(Recasts, updates prices)
* U.S. nonfarm payrolls disappoints at 559,000
* Stronger reading would have prompted stimulus cut fears
* Global asset performance http://tmsnrt.rs/2yaDPgn
* World FX rates http://tmsnrt.rs/2egbfVh
By Lawrence White and Kevin Buckland
LONDON, June 4 (Reuters) - Stocks and gold rallied while the
dollar fell on Friday, as a weaker-than-expected U.S. jobs
report eased concerns that a strong recovery in the world's
biggest economy could prompt the Federal Reserve to shut off the
stimulus taps sooner.
The crucial U.S. nonfarm payrolls data released at 1230 GMT
showed only 559,000 jobs created in May, below the 650,000
expected from a Reuters poll of analysts
The pan-European STOXX 600 index was up 0.1% by
1239 GMT, trading just below its record high touched earlier
this week, and contrasting with an earlier 0.3% fall in MSCI's
broadest index of Asia-Pacific shares outside Japan
.
A stronger-than-expected reading would have heightened
worries that the robust economic recovery could push the Fed to
contemplate paring back its bond buying and raising interest
rates.
“It's still a strong number. The way I see it is it's
lacking a certain wow factor that the market was expecting, and
that can help keep rates a bit lower here and the curve a bit
steeper," said Gennadiy Goldberg, interest rates strategist at
TD Securities in New York.
Market whispers had been for a stronger number, he added,
that would somewhat counterintuitively have driven stocks down
on fears the Fed would tighten policy earlier than expected.
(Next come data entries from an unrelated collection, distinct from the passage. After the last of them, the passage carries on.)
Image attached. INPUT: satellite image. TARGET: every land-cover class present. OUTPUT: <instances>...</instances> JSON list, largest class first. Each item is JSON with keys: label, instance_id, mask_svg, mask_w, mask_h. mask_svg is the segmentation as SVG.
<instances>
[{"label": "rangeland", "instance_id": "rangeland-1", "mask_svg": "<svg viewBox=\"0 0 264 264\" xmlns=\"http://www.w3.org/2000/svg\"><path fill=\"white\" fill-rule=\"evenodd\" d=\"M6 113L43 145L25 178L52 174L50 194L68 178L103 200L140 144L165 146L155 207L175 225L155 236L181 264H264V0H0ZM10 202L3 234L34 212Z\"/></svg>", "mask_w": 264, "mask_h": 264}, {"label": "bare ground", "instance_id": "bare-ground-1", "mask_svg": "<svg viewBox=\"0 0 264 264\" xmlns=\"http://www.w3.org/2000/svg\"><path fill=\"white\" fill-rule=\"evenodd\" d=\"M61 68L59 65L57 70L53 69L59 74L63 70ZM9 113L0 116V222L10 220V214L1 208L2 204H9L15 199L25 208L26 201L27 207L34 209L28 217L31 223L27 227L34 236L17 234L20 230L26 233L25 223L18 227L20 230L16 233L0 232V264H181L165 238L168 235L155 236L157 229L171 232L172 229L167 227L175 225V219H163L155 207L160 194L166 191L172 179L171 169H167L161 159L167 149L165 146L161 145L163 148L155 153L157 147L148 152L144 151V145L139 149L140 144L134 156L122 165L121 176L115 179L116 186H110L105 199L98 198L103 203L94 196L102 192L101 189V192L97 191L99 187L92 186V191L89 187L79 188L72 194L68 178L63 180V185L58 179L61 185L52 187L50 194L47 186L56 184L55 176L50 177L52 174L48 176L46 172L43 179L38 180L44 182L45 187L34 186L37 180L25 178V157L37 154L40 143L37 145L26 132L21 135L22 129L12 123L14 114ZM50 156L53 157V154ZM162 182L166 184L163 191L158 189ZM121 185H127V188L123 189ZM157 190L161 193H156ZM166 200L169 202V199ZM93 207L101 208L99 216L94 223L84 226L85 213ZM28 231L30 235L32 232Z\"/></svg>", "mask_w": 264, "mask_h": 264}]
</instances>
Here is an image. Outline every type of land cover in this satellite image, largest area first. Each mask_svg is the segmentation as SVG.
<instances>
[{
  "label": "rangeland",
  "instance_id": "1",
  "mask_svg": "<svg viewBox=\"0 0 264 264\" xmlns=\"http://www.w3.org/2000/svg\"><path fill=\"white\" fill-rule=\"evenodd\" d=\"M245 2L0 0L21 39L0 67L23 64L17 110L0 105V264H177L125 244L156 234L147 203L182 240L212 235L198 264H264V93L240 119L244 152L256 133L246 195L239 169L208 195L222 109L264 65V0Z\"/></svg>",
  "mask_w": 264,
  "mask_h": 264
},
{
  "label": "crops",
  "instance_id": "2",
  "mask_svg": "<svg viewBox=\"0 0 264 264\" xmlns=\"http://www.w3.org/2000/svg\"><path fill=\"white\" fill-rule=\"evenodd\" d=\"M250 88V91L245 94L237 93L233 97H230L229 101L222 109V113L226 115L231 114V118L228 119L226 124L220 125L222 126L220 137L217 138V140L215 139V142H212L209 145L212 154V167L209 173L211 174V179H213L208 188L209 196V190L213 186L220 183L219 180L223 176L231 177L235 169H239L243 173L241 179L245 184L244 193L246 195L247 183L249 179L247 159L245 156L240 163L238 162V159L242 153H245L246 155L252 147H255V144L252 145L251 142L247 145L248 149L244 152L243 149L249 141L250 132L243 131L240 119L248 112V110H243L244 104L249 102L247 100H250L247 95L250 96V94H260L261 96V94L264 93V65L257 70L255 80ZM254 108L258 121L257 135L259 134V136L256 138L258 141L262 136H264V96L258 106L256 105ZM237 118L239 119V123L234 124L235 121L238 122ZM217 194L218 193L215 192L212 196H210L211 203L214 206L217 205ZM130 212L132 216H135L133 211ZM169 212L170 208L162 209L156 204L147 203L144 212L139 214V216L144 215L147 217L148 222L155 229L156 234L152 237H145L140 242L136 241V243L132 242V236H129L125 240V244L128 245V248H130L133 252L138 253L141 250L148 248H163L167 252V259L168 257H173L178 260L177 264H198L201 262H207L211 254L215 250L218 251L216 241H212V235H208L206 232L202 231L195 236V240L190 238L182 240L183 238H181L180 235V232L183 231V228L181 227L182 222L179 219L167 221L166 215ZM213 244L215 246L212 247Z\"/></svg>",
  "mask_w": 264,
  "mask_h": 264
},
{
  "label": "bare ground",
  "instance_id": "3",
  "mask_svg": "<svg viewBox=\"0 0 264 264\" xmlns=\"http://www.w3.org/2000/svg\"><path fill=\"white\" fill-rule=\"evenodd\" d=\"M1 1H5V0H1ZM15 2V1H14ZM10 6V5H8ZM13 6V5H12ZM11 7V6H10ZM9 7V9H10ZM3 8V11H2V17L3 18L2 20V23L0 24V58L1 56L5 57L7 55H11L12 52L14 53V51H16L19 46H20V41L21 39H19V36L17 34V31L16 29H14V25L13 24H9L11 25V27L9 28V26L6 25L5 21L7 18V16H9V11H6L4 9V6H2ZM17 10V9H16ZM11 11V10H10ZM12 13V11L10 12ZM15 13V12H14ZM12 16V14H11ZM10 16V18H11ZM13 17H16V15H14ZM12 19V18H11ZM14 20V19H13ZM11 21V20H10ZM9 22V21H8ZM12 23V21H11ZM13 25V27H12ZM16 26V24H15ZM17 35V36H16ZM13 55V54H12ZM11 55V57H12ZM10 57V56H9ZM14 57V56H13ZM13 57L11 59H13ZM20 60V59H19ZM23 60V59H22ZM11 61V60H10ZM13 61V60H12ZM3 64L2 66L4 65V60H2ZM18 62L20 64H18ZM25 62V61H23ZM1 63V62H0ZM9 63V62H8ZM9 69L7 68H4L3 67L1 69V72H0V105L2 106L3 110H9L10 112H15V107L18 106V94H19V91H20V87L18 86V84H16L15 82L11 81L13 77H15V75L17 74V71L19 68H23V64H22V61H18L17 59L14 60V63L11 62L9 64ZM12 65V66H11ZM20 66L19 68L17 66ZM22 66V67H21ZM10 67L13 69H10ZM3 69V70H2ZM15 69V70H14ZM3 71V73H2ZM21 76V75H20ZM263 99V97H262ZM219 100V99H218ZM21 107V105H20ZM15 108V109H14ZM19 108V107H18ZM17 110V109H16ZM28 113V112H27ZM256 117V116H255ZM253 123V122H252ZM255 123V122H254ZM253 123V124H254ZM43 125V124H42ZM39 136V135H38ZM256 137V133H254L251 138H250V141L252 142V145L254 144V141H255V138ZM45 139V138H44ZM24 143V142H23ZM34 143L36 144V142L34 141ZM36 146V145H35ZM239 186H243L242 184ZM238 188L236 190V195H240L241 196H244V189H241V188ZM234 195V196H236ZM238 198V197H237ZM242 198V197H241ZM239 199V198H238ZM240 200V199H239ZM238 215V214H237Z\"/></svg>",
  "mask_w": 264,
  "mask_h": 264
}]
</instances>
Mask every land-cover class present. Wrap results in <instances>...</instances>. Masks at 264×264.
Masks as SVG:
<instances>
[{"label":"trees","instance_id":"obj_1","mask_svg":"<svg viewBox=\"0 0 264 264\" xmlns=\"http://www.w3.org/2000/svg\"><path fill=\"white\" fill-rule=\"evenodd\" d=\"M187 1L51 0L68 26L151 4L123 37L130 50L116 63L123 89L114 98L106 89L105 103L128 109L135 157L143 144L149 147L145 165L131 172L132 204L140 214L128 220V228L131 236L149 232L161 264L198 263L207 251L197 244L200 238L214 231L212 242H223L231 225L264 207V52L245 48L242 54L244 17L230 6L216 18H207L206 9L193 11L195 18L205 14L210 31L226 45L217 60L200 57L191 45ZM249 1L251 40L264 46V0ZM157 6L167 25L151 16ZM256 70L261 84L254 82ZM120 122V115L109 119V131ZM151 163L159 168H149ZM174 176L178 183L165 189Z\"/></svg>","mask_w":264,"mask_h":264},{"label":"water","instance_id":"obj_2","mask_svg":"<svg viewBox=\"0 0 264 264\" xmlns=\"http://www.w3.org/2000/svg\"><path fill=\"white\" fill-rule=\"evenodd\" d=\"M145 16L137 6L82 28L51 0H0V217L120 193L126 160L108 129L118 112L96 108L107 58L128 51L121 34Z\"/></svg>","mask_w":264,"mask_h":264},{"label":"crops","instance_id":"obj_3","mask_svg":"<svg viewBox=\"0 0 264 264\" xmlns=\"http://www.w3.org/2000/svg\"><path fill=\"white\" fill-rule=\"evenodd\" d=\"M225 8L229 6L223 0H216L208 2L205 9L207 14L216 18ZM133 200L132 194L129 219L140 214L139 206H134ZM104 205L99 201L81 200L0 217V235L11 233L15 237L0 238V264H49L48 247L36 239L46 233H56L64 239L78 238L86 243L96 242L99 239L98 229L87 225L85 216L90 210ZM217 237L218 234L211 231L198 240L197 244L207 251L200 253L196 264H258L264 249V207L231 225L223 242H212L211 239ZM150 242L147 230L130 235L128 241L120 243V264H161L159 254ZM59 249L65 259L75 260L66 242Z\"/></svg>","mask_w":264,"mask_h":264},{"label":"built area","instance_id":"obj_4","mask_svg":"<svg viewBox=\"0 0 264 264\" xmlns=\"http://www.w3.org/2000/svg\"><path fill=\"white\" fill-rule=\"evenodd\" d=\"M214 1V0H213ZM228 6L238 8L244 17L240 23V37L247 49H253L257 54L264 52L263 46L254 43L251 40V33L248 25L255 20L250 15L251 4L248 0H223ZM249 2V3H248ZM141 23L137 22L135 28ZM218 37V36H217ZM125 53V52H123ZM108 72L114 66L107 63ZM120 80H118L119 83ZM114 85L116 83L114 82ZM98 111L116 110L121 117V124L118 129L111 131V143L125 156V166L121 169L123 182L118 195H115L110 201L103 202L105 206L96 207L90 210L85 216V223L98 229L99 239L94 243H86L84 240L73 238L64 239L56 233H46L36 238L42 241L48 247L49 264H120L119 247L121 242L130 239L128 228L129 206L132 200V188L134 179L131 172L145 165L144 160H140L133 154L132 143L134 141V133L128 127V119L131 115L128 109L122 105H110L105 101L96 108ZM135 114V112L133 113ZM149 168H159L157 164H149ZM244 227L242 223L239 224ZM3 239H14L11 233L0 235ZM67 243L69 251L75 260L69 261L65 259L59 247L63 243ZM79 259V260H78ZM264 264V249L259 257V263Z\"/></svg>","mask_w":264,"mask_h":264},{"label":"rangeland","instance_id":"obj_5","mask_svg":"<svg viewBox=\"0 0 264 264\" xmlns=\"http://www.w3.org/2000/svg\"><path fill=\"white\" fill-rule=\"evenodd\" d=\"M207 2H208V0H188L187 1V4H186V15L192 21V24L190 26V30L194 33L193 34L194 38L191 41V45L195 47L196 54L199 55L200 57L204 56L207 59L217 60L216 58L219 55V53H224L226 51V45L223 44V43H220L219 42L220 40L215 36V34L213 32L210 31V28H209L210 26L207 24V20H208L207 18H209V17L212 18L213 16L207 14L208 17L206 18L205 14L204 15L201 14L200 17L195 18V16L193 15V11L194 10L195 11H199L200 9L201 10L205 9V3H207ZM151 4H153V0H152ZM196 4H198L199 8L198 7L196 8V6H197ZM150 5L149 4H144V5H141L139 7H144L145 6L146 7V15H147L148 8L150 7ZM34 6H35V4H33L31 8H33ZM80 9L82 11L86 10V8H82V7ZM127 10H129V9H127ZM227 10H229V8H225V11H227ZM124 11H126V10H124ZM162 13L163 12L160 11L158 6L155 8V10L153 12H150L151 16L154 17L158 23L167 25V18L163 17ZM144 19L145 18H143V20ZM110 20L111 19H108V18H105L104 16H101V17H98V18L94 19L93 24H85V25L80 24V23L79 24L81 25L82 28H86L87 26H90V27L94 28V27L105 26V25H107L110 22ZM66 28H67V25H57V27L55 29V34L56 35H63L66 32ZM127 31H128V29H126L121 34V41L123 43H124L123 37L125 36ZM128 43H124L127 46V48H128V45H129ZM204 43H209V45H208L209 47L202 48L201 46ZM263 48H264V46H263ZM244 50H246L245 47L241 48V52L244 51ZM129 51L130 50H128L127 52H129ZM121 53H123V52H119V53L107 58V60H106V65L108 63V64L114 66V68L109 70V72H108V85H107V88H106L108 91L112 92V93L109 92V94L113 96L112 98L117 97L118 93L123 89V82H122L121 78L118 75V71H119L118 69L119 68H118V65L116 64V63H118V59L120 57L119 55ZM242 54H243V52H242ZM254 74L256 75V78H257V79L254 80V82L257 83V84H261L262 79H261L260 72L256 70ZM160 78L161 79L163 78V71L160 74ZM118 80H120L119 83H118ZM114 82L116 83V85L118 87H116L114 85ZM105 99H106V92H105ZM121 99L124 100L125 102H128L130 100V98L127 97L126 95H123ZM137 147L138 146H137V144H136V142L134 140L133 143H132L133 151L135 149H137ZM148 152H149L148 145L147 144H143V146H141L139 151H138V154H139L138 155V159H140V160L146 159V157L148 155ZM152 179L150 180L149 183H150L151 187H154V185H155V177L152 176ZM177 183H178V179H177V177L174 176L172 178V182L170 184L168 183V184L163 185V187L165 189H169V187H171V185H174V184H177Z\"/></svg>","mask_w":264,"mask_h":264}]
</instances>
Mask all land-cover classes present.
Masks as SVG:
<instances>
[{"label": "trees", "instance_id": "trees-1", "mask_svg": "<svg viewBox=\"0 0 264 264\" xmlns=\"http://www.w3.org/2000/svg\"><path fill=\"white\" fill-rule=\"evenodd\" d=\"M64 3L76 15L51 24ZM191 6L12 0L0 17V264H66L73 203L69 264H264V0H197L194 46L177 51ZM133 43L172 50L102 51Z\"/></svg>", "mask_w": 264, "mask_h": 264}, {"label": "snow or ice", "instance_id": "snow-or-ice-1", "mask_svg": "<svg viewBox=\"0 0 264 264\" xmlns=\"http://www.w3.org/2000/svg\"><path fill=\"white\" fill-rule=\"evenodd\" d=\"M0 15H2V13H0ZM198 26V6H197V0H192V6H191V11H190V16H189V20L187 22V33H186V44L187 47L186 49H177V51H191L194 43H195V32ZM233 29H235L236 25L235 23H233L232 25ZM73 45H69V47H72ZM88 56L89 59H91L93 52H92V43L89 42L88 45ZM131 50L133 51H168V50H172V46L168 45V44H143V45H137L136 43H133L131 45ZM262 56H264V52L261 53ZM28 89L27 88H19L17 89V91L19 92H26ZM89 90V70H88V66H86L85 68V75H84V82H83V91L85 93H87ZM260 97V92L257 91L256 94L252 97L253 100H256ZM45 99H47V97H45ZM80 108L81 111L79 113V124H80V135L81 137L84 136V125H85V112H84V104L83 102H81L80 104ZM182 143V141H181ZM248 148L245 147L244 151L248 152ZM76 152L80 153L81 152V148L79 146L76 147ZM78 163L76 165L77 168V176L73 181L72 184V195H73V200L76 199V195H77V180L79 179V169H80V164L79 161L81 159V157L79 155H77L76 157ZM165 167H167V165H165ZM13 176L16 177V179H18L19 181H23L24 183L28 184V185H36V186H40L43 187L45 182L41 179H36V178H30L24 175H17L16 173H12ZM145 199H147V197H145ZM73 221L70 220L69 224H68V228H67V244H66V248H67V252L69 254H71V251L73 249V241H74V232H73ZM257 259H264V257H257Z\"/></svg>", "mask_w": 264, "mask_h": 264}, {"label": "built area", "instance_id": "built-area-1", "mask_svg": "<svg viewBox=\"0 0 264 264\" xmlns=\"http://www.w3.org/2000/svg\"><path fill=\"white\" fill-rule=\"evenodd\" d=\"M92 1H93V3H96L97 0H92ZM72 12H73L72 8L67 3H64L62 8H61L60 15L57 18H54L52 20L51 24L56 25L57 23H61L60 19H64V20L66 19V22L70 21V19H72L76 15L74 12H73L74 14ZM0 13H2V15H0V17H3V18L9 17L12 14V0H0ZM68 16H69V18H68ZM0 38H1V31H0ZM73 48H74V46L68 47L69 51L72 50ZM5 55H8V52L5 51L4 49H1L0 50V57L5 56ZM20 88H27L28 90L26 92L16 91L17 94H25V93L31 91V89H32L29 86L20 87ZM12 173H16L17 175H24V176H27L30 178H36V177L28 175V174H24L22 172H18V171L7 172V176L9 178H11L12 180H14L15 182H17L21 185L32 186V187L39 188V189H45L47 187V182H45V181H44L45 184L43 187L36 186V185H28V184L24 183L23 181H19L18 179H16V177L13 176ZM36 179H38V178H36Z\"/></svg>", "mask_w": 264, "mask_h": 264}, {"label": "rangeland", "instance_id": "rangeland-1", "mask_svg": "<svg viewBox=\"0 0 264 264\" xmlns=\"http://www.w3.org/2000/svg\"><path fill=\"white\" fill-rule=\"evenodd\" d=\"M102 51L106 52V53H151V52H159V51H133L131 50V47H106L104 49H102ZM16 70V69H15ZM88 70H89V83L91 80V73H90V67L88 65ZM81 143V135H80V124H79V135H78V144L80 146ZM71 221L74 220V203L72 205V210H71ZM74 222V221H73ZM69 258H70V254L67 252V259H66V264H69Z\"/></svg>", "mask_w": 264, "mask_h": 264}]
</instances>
The dollar index fell 0.23% immediately after the
data release, down from a multi-week high hit earlier on Friday.
U.S. stock futures extended gains, with S&P 500 e-minis
up 0.26% following a 0.4% loss for the index
overnight.
The 10-year Treasury yield held at 1.6355%,
after advancing nearly four full basis points overnight.
Airlines meanwhile suffered, with British Airways-owner IAG
, Wizz Air and easyJet slipping between
1% and 2% after Britain added seven countries, including Egypt
and Sri Lanka, to its "red list" of destinations that require
hotel quarantine on return to England.
TAPER TALK
While Fed officials have consistently said they expect
current inflationary pressures to be transitory and for
ultra-easy monetary policy to stay in place for some time, they
are also increasingly touting the need to at least start talking
about a tapering of stimulus.
Investors have been carefully parsing the economic data to
gauge whether inflation could prove sticky enough to force the
Fed's hand on tapering.
Last month, much-lower-than-expected nonfarm payrolls
numbers knocked back those expectations, weakening Treasury
yields and the dollar, and the pattern repeated on Friday.
Copper prices rebounded as investors scooped up material at
lower prices. Three-month copper on the London Metal Exchange
gained 0.8% to $9,870 a tonne, having tumbled as much as
3.8% in the previous session.
Gold rose 0.6% after a 2% tumble on Thursday, its
biggest since February, trading at around $1,883 per ounce by
1252 GMT.
Oil rose towards $72 a barrel, trading close to a two-year
high as OPEC+ supply discipline and recovering demand countered
concerns about patchy COVID-19 vaccination rollouts around the
globe.
Brent futures rose 34 cents to $71.64 a barrel,
after reaching the highest since May 2019 in Thursday's session.
U.S. WTI added 40 cents to $69.21 a barrel, just below
$69.40 a day earlier, the strongest since October 2018.